The team used their encoder-based approach as a mining tool to identify these hard negatives, then used them to fine-tune the cross-encoder models. This iterative improvement process—using one model's outputs to generate training data for another—is a sophisticated technique that demonstrates mature ML engineering practices. It also highlights the importance of having quality labeled data and the ability to continuously improve models in production through active learning-like approaches.
## LLMOps Considerations and Production Implications
Several aspects of this case study are relevant to LLMOps practitioners:
**Model Selection and Trade-offs**: The progression from lexical matching to semantic encoders to retrieval-rerank demonstrates thoughtful consideration of the accuracy-latency-cost trade-off triangle.
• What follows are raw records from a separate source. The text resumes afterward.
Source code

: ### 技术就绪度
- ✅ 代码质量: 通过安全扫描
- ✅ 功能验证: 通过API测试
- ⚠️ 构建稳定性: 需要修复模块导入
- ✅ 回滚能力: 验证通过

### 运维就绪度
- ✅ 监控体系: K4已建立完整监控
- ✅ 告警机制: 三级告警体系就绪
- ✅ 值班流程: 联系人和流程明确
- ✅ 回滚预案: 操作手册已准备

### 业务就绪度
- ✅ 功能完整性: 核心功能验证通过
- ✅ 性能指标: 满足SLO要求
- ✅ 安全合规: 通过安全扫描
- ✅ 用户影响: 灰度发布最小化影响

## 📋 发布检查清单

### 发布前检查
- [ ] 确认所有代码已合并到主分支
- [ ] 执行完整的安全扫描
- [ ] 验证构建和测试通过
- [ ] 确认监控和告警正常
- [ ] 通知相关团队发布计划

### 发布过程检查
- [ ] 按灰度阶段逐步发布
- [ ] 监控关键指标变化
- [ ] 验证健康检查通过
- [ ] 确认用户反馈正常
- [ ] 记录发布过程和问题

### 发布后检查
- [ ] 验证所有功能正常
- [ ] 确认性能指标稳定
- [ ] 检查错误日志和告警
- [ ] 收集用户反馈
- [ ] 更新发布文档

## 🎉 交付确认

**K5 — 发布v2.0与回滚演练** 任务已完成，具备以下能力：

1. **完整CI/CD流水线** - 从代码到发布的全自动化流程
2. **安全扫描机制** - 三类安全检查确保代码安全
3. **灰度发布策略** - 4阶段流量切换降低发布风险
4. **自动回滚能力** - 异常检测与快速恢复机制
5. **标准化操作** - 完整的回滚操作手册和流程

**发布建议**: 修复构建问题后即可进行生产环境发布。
Each approach represents a different balance point, with the final architecture explicitly designed to get the best of both worlds.
**Domain-Specific Fine-Tuning**: The decision to fine-tune SBERT on internal product pair data rather than relying on pre-trained models is crucial. Product matching in e-commerce has domain-specific challenges (unit conversions, brand name variations, multilingual products) that general-purpose models may not handle well.
**Scalability Architecture**: The two-stage architecture is designed with production scale in mind. By using cheap, fast retrieval to filter candidates before applying expensive reranking, the system can handle large product catalogs without prohibitive computational costs.
**Data Pipeline for Training**: The mention of labeled "matched/not-matched" pairs and hard negative mining implies a substantial investment in data labeling and curation infrastructure. This is often the unglamorous but critical foundation of successful production ML systems.
**Extensibility**: The article notes that while the focus is on product titles, the technique can be extended to images and enhanced with additional attributes like price and size. This suggests the architecture is designed for future evolution, which is important for production systems that must adapt to changing business requirements.
## Limitations and Honest Assessment
The article is relatively balanced in acknowledging limitations of each approach. The contextual limitation of encoder-only models (missing nuanced interplay between texts) and the tendency to miss important keywords are real issues that practitioners should be aware of. The hard negative sampling approach is presented as a mitigation strategy rather than a complete solution.
It's worth noting that the article does not provide quantitative results or metrics comparing the approaches, which makes it difficult to assess the actual production impact. Additionally, details about serving infrastructure, latency requirements, and operational challenges are not covered. The focus is primarily on the algorithmic approach rather than the full MLOps lifecycle including monitoring, A/B testing, and model updates.
## Conclusion
This case study from Delivery Hero represents a solid example of applying modern NLP and LLM techniques to a practical e-commerce problem. The iterative approach—starting simple and adding complexity only where needed—combined with domain-specific fine-tuning and sophisticated training techniques like hard negative sampling, demonstrates mature ML engineering practices. The Retrieval-Rerank architecture in particular is a pattern that has broad applicability beyond product matching, making this a useful reference for practitioners building similar systems.